Joel Cleveland poses with his Florida bear hunting permit Friday, Dec. 5, 2025, in Tampa, Fla. (AP Photo/Mike Carlson)
Mike Carlson
/
AP
Joel Cleveland poses with his Florida bear hunting permit Friday, Dec. 5, 2025, in Tampa. Cleveland applied for the hunt permit lottery with the intention of not using it in an attempt to save a bear from the hunt.

ORLANDO — Fifty-two bears were killed during Florida's first black bear hunt in a decade, state wildlife officials said Tuesday.

The bear hunt, which started Dec. 6 and ended on Sunday, had been restricted to 172 permit holders who had won their vouchers through a random lottery involving more than 160,000 applicants.

At least four dozen of the permits went to opponents of the hunt who never intended to use them, according to the Florida chapter of the Sierra Club, which encouraged critics to apply in the hopes of saving bears. Each permit holder was allowed to kill one bear as part of the state's wildlife management strategy.

The Florida black bear population is considered one of the state's conservation success stories, having grown from just several hundred bears in the 1970s to an estimate over 4,000. Opponents had questioned whether the hunt was necessary, but they were unable to convince the courts to halt it.

"The 2025 black bear hunt, rooted in sound scientific data, was a success," Roger Young, executive director of the Florida Fish and Wildlife Conservation Commission, said in a statement.

The kill count may have been lower than expected for a range of reasons, including the possibilities that the state overestimated the population or conservationists managed to take up enough permits to make a difference, said Susannah Randolph, director of the Sierra Club's Florida chapter.

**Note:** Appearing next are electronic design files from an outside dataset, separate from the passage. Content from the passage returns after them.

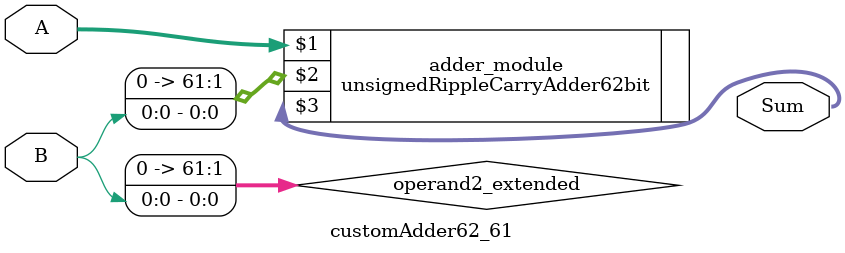
<source format=v>
module customAdder62_61(
                        input [61 : 0] A,
                        input [0 : 0] B,
                        
                        output [62 : 0] Sum
                );

        wire [61 : 0] operand2_extended;
        
        assign operand2_extended =  {61'b0, B};
        
        unsignedRippleCarryAdder62bit adder_module(
            A,
            operand2_extended,
            Sum
        );
        
        endmodule
        
</source>
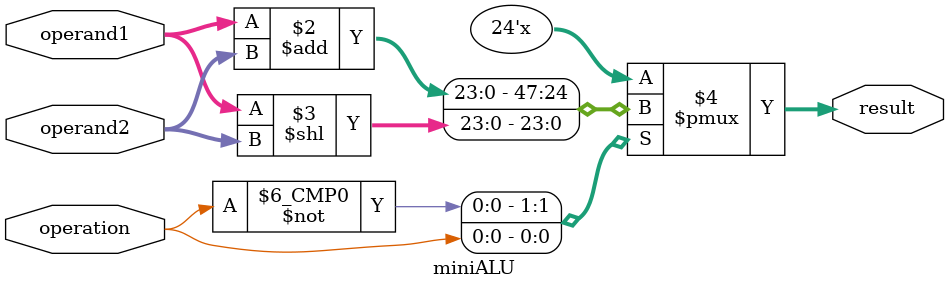
<source format=sv>
module miniALU(input [3:0] operand1, input [3:0] operand2, input operation, output reg [23:0] result);
	always_comb begin
		case (operation)
			1'b0: begin
				result = operand1 + operand2;
			end
			1'b1: begin
				result = operand1 << operand2;
			end
		endcase
	end

endmodule
</source>
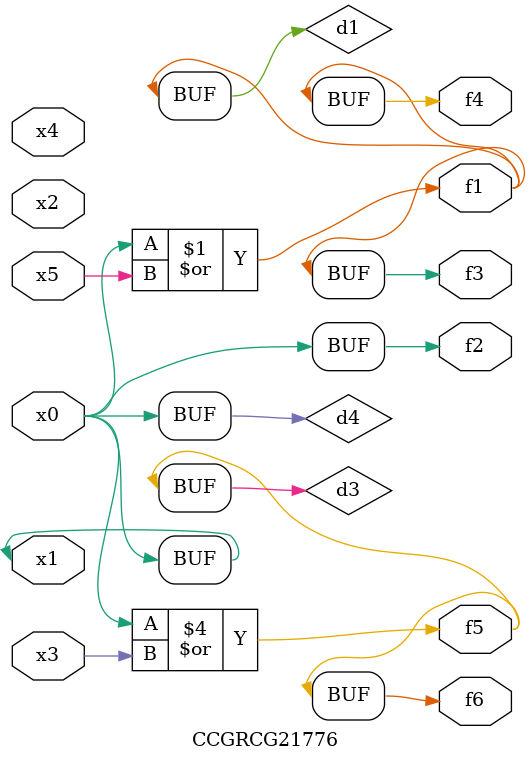
<source format=v>
module CCGRCG21776(
	input x0, x1, x2, x3, x4, x5,
	output f1, f2, f3, f4, f5, f6
);

	wire d1, d2, d3, d4;

	or (d1, x0, x5);
	xnor (d2, x1, x4);
	or (d3, x0, x3);
	buf (d4, x0, x1);
	assign f1 = d1;
	assign f2 = d4;
	assign f3 = d1;
	assign f4 = d1;
	assign f5 = d3;
	assign f6 = d3;
endmodule

</source>
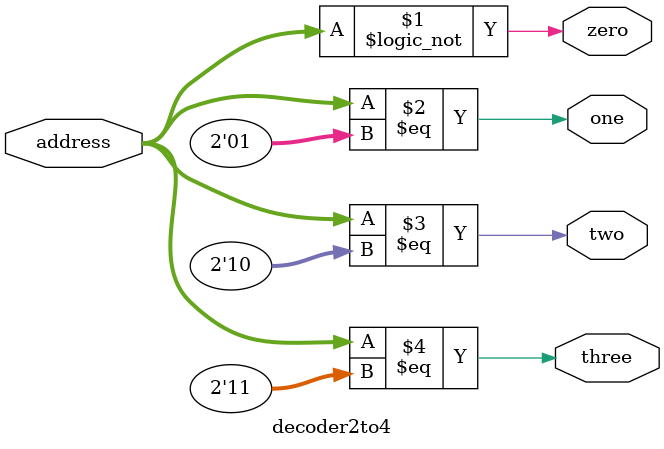
<source format=v>

/* Overly ambitious
module mux(
	input [BITS-1:0]select,
	input [DATAWIDTH-1:0]in[1 << BITS:1],
	output [DATAWIDTH-1:0]out);
	
	parameter BITS = 1;
	parameter DATAWIDTH = 1;
	
	wire [1 << BITS:0]tmp;
	
	genvar i, j, k;
	generate
		for (i = 0; i < DATAWIDTH; i = i + 1) begin:MUXTREE
			for (j = 0; j < BITS; j = j + 1) begin:TREELAYER
				for (k = 0; k < (1 << j); k = k + 1) begin:TREELEAF
					basicmux decision(select[j], tmp[
		
endmodule
*/

module basicmux(
	input select,
	input d0,
	input d1,
	output q);
	
	assign q = select ? d1 : d0;
endmodule

module decoder2to4(
	input [1:0]address,
	output zero,
	output one,
	output two,
	output three);

	assign zero = address == 2'b00;
	assign one = address == 2'b01;
	assign two = address == 2'b10;
	assign three = address == 2'b11;
endmodule

</source>
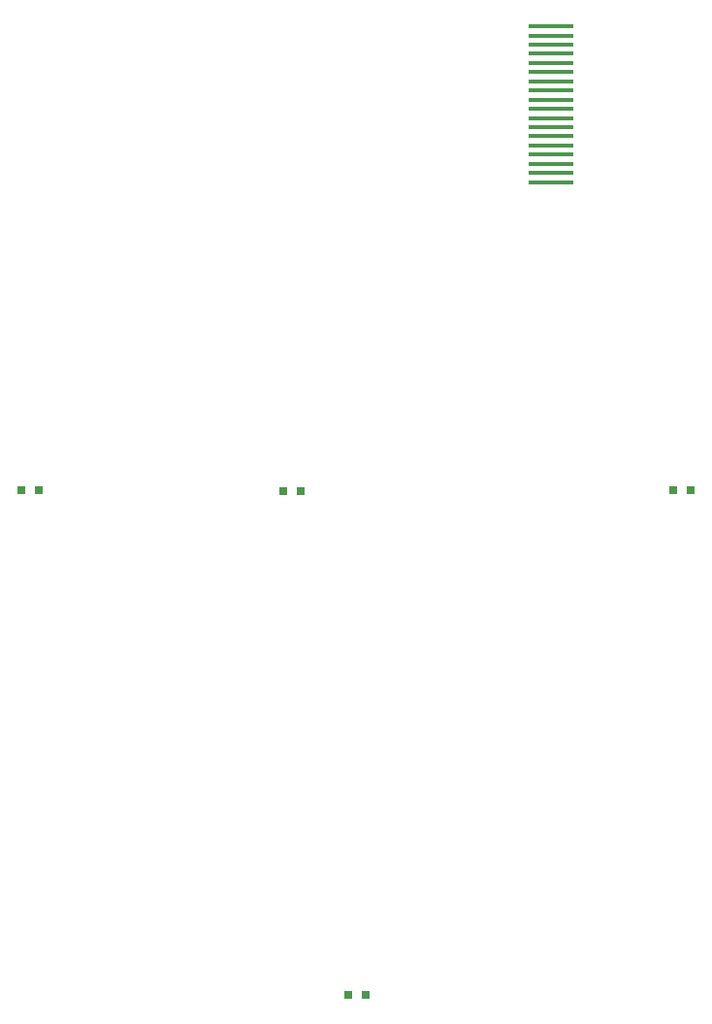
<source format=gbp>
%FSDAX24Y24*%
%MOIN*%
%SFA1B1*%

%IPPOS*%
%ADD68O,0.157500X0.015700*%
%ADD69R,0.157500X0.015700*%
%ADD70R,0.031500X0.031500*%
%LNde-290817-1*%
%LPD*%
G54D68*
X033772Y051496D03*
Y051811D03*
Y052126D03*
Y052441D03*
Y052756D03*
Y053071D03*
Y053386D03*
Y053701D03*
Y054016D03*
Y054331D03*
Y054646D03*
Y054961D03*
Y055276D03*
Y055591D03*
Y055906D03*
Y056221D03*
Y056536D03*
G54D69*
X033772Y056851D03*
G54D70*
X027375Y023583D03*
X026784D03*
X016154Y040906D03*
X015564D03*
X024555Y040900D03*
X025145D03*
X038545Y040906D03*
X037955D03*
M02*
</source>
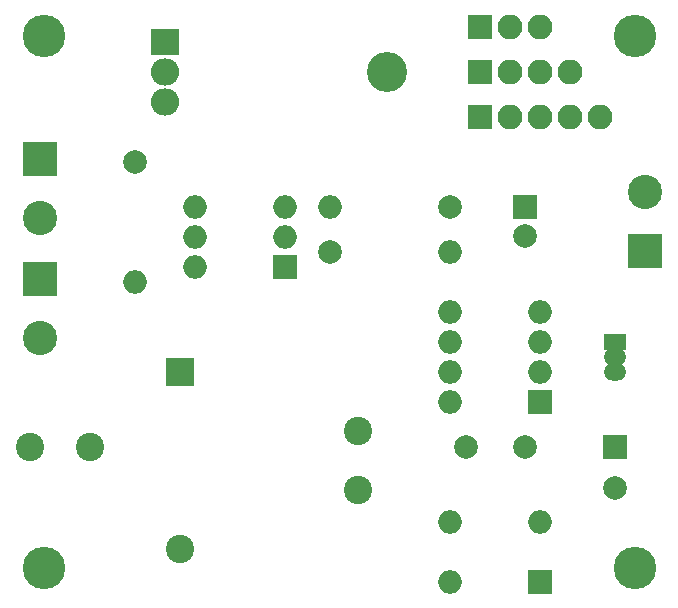
<source format=gts>
G04 #@! TF.GenerationSoftware,KiCad,Pcbnew,5.0.0+dfsg1-2~bpo9+1*
G04 #@! TF.CreationDate,2018-10-31T22:12:09+01:00*
G04 #@! TF.ProjectId,minipid,6D696E697069642E6B696361645F7063,rev?*
G04 #@! TF.SameCoordinates,Original*
G04 #@! TF.FileFunction,Soldermask,Top*
G04 #@! TF.FilePolarity,Negative*
%FSLAX46Y46*%
G04 Gerber Fmt 4.6, Leading zero omitted, Abs format (unit mm)*
G04 Created by KiCad (PCBNEW 5.0.0+dfsg1-2~bpo9+1) date Wed Oct 31 22:12:09 2018*
%MOMM*%
%LPD*%
G01*
G04 APERTURE LIST*
%ADD10C,2.400000*%
%ADD11R,2.400000X2.400000*%
%ADD12C,3.400000*%
%ADD13O,2.000000X2.000000*%
%ADD14R,2.000000X2.000000*%
%ADD15R,2.400000X2.305000*%
%ADD16O,2.400000X2.305000*%
%ADD17O,1.900000X1.450000*%
%ADD18R,1.900000X1.450000*%
%ADD19C,2.000000*%
%ADD20C,3.600000*%
%ADD21R,2.900000X2.900000*%
%ADD22C,2.900000*%
%ADD23R,2.100000X2.100000*%
%ADD24O,2.100000X2.100000*%
G04 APERTURE END LIST*
D10*
G04 #@! TO.C,TR1*
X81510000Y-128410000D03*
X81510000Y-133410000D03*
X66510000Y-138410000D03*
D11*
X66510000Y-123410000D03*
G04 #@! TD*
D12*
G04 #@! TO.C,HS1*
X84036000Y-98010000D03*
G04 #@! TD*
D13*
G04 #@! TO.C,D1*
X89370000Y-141190000D03*
X96990000Y-136110000D03*
X89370000Y-136110000D03*
D14*
X96990000Y-141190000D03*
G04 #@! TD*
D15*
G04 #@! TO.C,D2*
X65240000Y-95470000D03*
D16*
X65240000Y-98010000D03*
X65240000Y-100550000D03*
G04 #@! TD*
D17*
G04 #@! TO.C,U2*
X103340000Y-122140000D03*
X103340000Y-123410000D03*
D18*
X103340000Y-120870000D03*
G04 #@! TD*
D14*
G04 #@! TO.C,U3*
X75400000Y-114520000D03*
D13*
X67780000Y-109440000D03*
X75400000Y-111980000D03*
X67780000Y-111980000D03*
X75400000Y-109440000D03*
X67780000Y-114520000D03*
G04 #@! TD*
D14*
G04 #@! TO.C,U1*
X96990000Y-125950000D03*
D13*
X89370000Y-118330000D03*
X96990000Y-123410000D03*
X89370000Y-120870000D03*
X96990000Y-120870000D03*
X89370000Y-123410000D03*
X96990000Y-118330000D03*
X89370000Y-125950000D03*
G04 #@! TD*
D14*
G04 #@! TO.C,C3*
X95720000Y-109440000D03*
D19*
X95720000Y-111940000D03*
G04 #@! TD*
D14*
G04 #@! TO.C,C2*
X103340000Y-129760000D03*
D19*
X103340000Y-133260000D03*
G04 #@! TD*
G04 #@! TO.C,C1*
X90720000Y-129760000D03*
X95720000Y-129760000D03*
G04 #@! TD*
D13*
G04 #@! TO.C,R1*
X89370000Y-113250000D03*
D19*
X79210000Y-113250000D03*
G04 #@! TD*
G04 #@! TO.C,R3*
X89370000Y-109440000D03*
D13*
X79210000Y-109440000D03*
G04 #@! TD*
D20*
G04 #@! TO.C,MH3*
X105000000Y-140000000D03*
G04 #@! TD*
G04 #@! TO.C,MH2*
X55000000Y-95000000D03*
G04 #@! TD*
G04 #@! TO.C,MH1*
X55000000Y-140000000D03*
G04 #@! TD*
D21*
G04 #@! TO.C,J1*
X54610000Y-115570000D03*
D22*
X54610000Y-120570000D03*
G04 #@! TD*
G04 #@! TO.C,J2*
X54610000Y-110410000D03*
D21*
X54610000Y-105410000D03*
G04 #@! TD*
G04 #@! TO.C,J3*
X105880000Y-113170000D03*
D22*
X105880000Y-108170000D03*
G04 #@! TD*
D23*
G04 #@! TO.C,J4*
X91910000Y-101820000D03*
D24*
X94450000Y-101820000D03*
X96990000Y-101820000D03*
X99530000Y-101820000D03*
X102070000Y-101820000D03*
G04 #@! TD*
D23*
G04 #@! TO.C,J5*
X91910000Y-98010000D03*
D24*
X94450000Y-98010000D03*
X96990000Y-98010000D03*
X99530000Y-98010000D03*
G04 #@! TD*
D23*
G04 #@! TO.C,J6*
X91910000Y-94200000D03*
D24*
X94450000Y-94200000D03*
X96990000Y-94200000D03*
G04 #@! TD*
D10*
G04 #@! TO.C,F1*
X53810000Y-129760000D03*
X58890000Y-129770000D03*
G04 #@! TD*
D19*
G04 #@! TO.C,R2*
X62700000Y-105630000D03*
D13*
X62700000Y-115790000D03*
G04 #@! TD*
D20*
G04 #@! TO.C,MH4*
X105000000Y-95000000D03*
G04 #@! TD*
M02*

</source>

The lack of transparency by state officials about the number raised questions about whether it was accurate since there were no check-in stations for hunters like in 2015, and hunters self-reported their kills via the commission's hunting app, Randolph said.

Until Tuesday, the Florida Fish and Wildlife Conservation Commission had refused to divulge any details on the number of bears killed, despite multiple media requests.

"They have designed it so that they don't actually know the numbers, and they have been dodging the media," Randolph said. "So that is super fishy right off the bat."

This year's hunting plan had more stringent rules than the 2015 hunt, in which permits were provided to anyone who could pay for them, resulting in more than 3,700 permits issued. That led to a chaotic event that was shut down days early. Of the 304 bears killed, at least 38 were females with cubs, meaning the young bears may have died too.

The unused permits are reportedly to be used during the next bear hunt.